- Born: 1946 or 1947 (age 79–80) Natick, Massachusetts, U.S.
- Education: Harvard College
- Known for: Publisher of The Boston Globe
- Spouse: Katherine
- Children: 3
- Relatives: John I. Taylor (grandfather), Charles H. Taylor (great-grandfather)

= Benjamin B. Taylor =

American newspaper executive

Benjamin B. Taylor (born c. 1947) is an American former journalist and newspaper executive who served as publisher of The Boston Globe from 1997 to 1999, the fifth and final member of the Taylor family to oversee the Globe during a 126-year period.

==Biography==
Taylor was born in Natick, Massachusetts, and graduated from Harvard College. His father was John Ingalls Taylor (1911–1987), a former president of The Boston Globe. John Ingalls Taylor was a son of John Irving Taylor, (Note: Some sources refer to John Ingalls Taylor as John I. Taylor Jr.) owner of the Boston Red Sox in the early 20th century and youngest son of the first Globe publisher, Charles H. Taylor.

Taylor joined the Globe in 1972 and held various roles including general assignment reporter, consumer affairs reporter, and assistant business editor.

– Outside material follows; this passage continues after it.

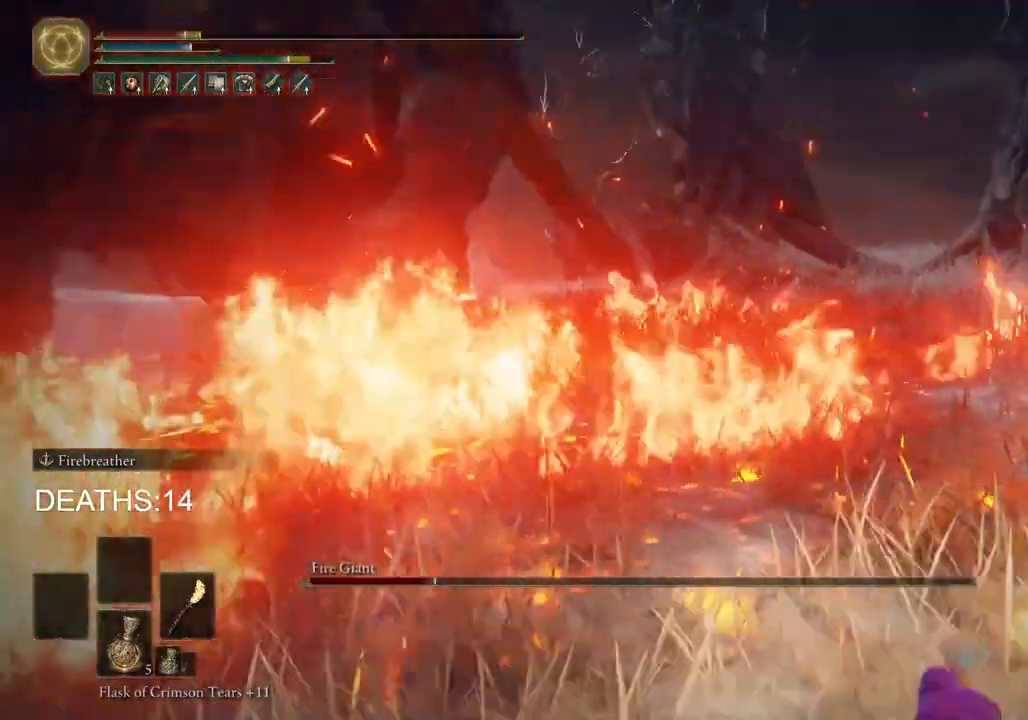
{"dt_ms": 1000, "buttons": ["CIRCLE"], "left_stick": "down", "right_stick": "center"}
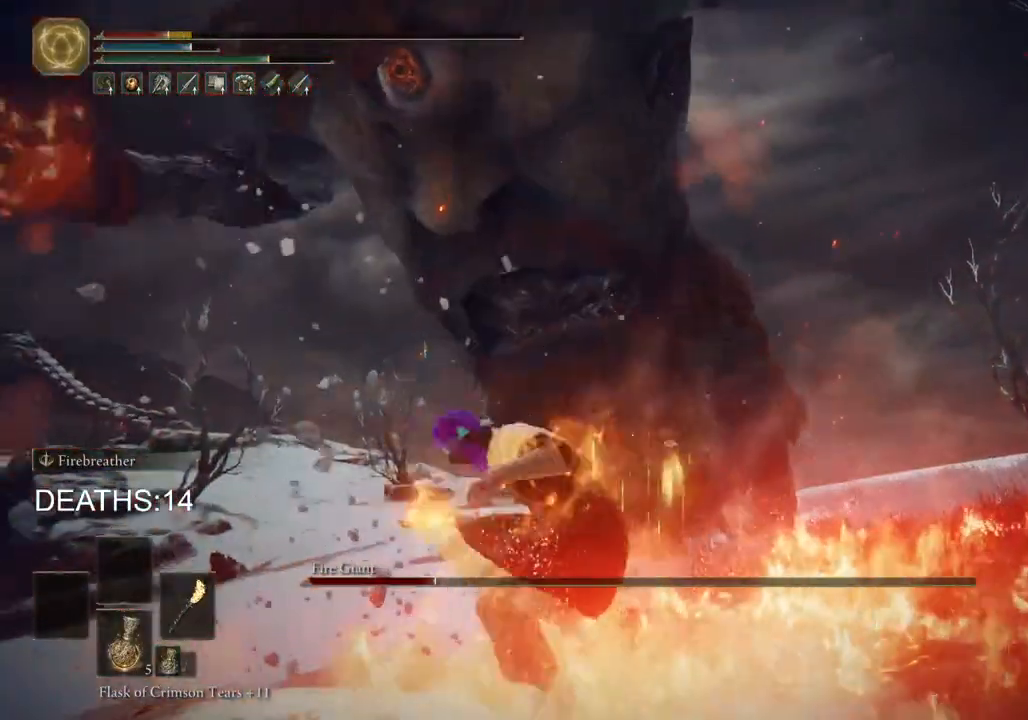
{"dt_ms": 500, "buttons": [], "left_stick": "down", "right_stick": "center", "events": [[217, "CIRCLE", "up"], [267, "CIRCLE", "down"], [400, "CIRCLE", "up"]]}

As of mid-1987, Taylor was assistant executive editor at the Globe, and in January 1988 he became executive editor. He was made a vice-president of the newspaper in March 1991, and was an executive vice president by February 1992. In 1993, the Globe was sold to The New York Times Company, and Taylor became president of the paper. In December 1996, the Globe announced that Taylor would succeed his second cousin William O. Taylor II, who was retiring, as publisher effective April 1, 1997.

Taylor served as publisher of the Globe until July 1999, when he was succeeded by Richard H. Gilman, a senior vice-president of The New York Times. The New York Times Company cited a "difference in approach to management" for the change. Taylor continued at the Globe for several months as chairman of the board, until tendering his resignation in December 1999, effective January 13, 2000.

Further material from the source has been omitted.